練習問題 1: 山本五十六と南雲忠一をめぐる本文から、「218.山本五十六海軍大将(18) 零戦がある限り世界も制覇できる」で始まり「はつけられないと言っている。」で終わる部分を一字一句たがえずに引用してください。

本文抜粋:
陸海軍けんか列伝

日本帝国陸海軍軍人のけんか人物伝。

218.山本五十六海軍大将(18) 零戦がある限り世界も制覇できる

2010年05月28日 | 山本五十六海軍大将
 その次の日、石川大佐は新橋で、南雲忠一中将(海兵三六・海大一八)とも会食した。石川が「南雲さん、ミッドウェーとは、一体なんですか? 何故山本さんに言って、やめさせないんです?」と同じ不満を述べた。

 南雲中将は「分かっているよ。しかしな、この前ハワイの時、俺は追い撃ちをかけなかった。そうしたら山本は、幕僚達に、見ろ、南雲は豪傑面をしているが、追い撃ちもかけずにショボショボ帰ってくる、南雲じゃ駄目なんだと、悪口を言った。今度反対したら、俺はきっと、卑怯者と言われるだろう。それくらいなら、ミッドウェーへ行って新できてやるんだ」と山形なまりで答えた。

 戦後、石川元少将は「堀中将を首にした遺恨とはいえ、山本さんは、どうしてあんなに南雲長官をいじめなくてはならなかったのかと思う」と言っている。

 石川元少将はまた、アメリカ側が真珠湾攻撃を「相手の横面を張って激昂させただけの作戦」と評していることなどを引き合いに出し、山本は軍政家としては傑出していたが、用兵家としては、金玉握りの幕僚ばかり可愛がって、ハワイもミッドウェーも皆失敗で、一つも及第点はつけられないと言っている。

 石川信吾は、かつて加藤寛治を親玉に、南雲忠一たちと一緒になって、大いに軍縮条約反対の気勢を上げた、いわゆる艦隊派の人だった。

保存データ:
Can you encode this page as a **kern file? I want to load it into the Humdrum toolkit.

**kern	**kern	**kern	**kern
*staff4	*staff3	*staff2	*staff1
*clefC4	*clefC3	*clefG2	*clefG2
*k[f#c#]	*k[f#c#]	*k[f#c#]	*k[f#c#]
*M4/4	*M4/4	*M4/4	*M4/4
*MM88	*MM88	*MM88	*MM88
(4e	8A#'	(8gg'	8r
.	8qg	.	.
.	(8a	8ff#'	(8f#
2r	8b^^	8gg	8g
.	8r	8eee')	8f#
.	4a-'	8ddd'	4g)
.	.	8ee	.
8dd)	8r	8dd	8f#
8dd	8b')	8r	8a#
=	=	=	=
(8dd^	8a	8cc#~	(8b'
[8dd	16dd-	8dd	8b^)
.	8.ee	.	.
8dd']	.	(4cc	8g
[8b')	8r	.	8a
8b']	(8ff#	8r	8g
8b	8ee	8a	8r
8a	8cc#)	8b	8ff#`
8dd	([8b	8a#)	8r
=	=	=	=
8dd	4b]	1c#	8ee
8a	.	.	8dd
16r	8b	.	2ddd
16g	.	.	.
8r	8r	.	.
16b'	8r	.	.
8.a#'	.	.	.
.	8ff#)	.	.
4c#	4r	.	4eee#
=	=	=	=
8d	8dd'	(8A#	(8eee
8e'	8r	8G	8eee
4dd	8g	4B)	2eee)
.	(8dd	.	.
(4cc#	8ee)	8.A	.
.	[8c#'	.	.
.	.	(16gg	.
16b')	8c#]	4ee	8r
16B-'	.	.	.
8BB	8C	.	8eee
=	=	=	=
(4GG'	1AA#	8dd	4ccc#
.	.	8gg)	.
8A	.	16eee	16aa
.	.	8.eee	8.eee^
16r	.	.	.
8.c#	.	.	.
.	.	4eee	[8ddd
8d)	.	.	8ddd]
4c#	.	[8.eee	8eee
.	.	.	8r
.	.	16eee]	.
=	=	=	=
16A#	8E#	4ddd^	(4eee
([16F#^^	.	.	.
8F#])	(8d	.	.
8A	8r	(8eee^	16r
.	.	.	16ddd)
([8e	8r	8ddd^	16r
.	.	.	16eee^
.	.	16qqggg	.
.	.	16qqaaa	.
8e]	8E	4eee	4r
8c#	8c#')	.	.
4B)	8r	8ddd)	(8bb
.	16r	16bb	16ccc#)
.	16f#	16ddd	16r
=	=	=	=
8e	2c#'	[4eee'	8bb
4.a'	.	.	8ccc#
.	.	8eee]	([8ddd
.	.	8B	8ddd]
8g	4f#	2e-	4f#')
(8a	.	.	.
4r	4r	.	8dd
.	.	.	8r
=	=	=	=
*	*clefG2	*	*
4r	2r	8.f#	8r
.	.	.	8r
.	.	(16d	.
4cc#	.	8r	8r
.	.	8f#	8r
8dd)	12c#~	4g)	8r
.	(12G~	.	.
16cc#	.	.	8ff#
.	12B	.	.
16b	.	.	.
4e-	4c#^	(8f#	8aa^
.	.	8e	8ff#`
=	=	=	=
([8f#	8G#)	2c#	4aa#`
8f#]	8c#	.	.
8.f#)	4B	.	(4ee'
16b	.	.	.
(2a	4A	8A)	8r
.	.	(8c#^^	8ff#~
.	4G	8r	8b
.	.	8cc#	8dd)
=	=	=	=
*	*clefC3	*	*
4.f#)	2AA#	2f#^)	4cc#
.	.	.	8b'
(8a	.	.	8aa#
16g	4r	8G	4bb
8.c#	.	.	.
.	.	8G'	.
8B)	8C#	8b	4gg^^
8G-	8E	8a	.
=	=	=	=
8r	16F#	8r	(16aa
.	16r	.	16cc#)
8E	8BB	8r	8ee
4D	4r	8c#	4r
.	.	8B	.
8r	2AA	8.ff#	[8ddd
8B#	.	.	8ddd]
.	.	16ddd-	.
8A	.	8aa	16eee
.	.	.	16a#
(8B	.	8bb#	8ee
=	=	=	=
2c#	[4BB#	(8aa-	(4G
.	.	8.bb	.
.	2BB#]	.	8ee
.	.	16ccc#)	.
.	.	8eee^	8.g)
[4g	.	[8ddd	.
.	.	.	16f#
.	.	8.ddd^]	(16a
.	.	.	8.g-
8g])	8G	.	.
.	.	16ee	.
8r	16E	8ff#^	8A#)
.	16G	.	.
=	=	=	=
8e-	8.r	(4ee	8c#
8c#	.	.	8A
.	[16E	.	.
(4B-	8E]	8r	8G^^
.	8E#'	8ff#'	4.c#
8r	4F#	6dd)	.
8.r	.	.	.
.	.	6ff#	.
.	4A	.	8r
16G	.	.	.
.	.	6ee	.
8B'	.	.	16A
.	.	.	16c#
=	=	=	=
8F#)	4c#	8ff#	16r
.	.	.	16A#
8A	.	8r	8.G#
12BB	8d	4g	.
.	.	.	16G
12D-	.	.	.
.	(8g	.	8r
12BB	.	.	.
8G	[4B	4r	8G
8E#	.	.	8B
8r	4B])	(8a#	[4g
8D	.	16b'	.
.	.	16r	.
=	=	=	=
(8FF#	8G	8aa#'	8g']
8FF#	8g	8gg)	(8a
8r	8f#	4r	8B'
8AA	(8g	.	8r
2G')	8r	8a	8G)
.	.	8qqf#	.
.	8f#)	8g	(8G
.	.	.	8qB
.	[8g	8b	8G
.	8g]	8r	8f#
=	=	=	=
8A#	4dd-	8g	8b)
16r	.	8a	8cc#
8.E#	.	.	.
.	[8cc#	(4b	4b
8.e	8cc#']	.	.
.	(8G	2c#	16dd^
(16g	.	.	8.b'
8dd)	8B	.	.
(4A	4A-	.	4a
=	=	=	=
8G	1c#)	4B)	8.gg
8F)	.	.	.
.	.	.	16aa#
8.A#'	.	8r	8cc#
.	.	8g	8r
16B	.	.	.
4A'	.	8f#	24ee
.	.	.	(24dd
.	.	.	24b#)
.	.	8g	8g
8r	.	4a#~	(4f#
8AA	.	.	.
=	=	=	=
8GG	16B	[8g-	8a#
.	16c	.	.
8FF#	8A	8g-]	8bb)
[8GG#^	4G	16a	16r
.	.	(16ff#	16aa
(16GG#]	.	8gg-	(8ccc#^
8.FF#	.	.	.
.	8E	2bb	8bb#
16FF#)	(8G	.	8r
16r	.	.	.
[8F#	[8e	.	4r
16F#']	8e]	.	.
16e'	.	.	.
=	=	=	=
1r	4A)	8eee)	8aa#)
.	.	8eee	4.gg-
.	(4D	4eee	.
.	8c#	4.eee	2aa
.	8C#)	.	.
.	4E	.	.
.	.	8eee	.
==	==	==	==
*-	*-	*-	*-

練習問題 2: 上の記録の中から文字列「kern」を含む行をすべて見つけ、それぞれそのまま書き写してください。

解答全文 1:
218.山本五十六海軍大将(18) 零戦がある限り世界も制覇できる

2010年05月28日 | 山本五十六海軍大将
 その次の日、石川大佐は新橋で、南雲忠一中将(海兵三六・海大一八)とも会食した。石川が「南雲さん、ミッドウェーとは、一体なんですか? 何故山本さんに言って、やめさせないんです?」と同じ不満を述べた。

 南雲中将は「分かっているよ。しかしな、この前ハワイの時、俺は追い撃ちをかけなかった。そうしたら山本は、幕僚達に、見ろ、南雲は豪傑面をしているが、追い撃ちもかけずにショボショボ帰ってくる、南雲じゃ駄目なんだと、悪口を言った。今度反対したら、俺はきっと、卑怯者と言われるだろう。それくらいなら、ミッドウェーへ行って新できてやるんだ」と山形なまりで答えた。

 戦後、石川元少将は「堀中将を首にした遺恨とはいえ、山本さんは、どうしてあんなに南雲長官をいじめなくてはならなかったのかと思う」と言っている。

 石川元少将はまた、アメリカ側が真珠湾攻撃を「相手の横面を張って激昂させただけの作戦」と評していることなどを引き合いに出し、山本は軍政家としては傑出していたが、用兵家としては、金玉握りの幕僚ばかり可愛がって、ハワイもミッドウェーも皆失敗で、一つも及第点はつけられないと言っている。

解答全文 2:
Can you encode this page as a **kern file? I want to load it into the Humdrum toolkit.
**kern	**kern	**kern	**kern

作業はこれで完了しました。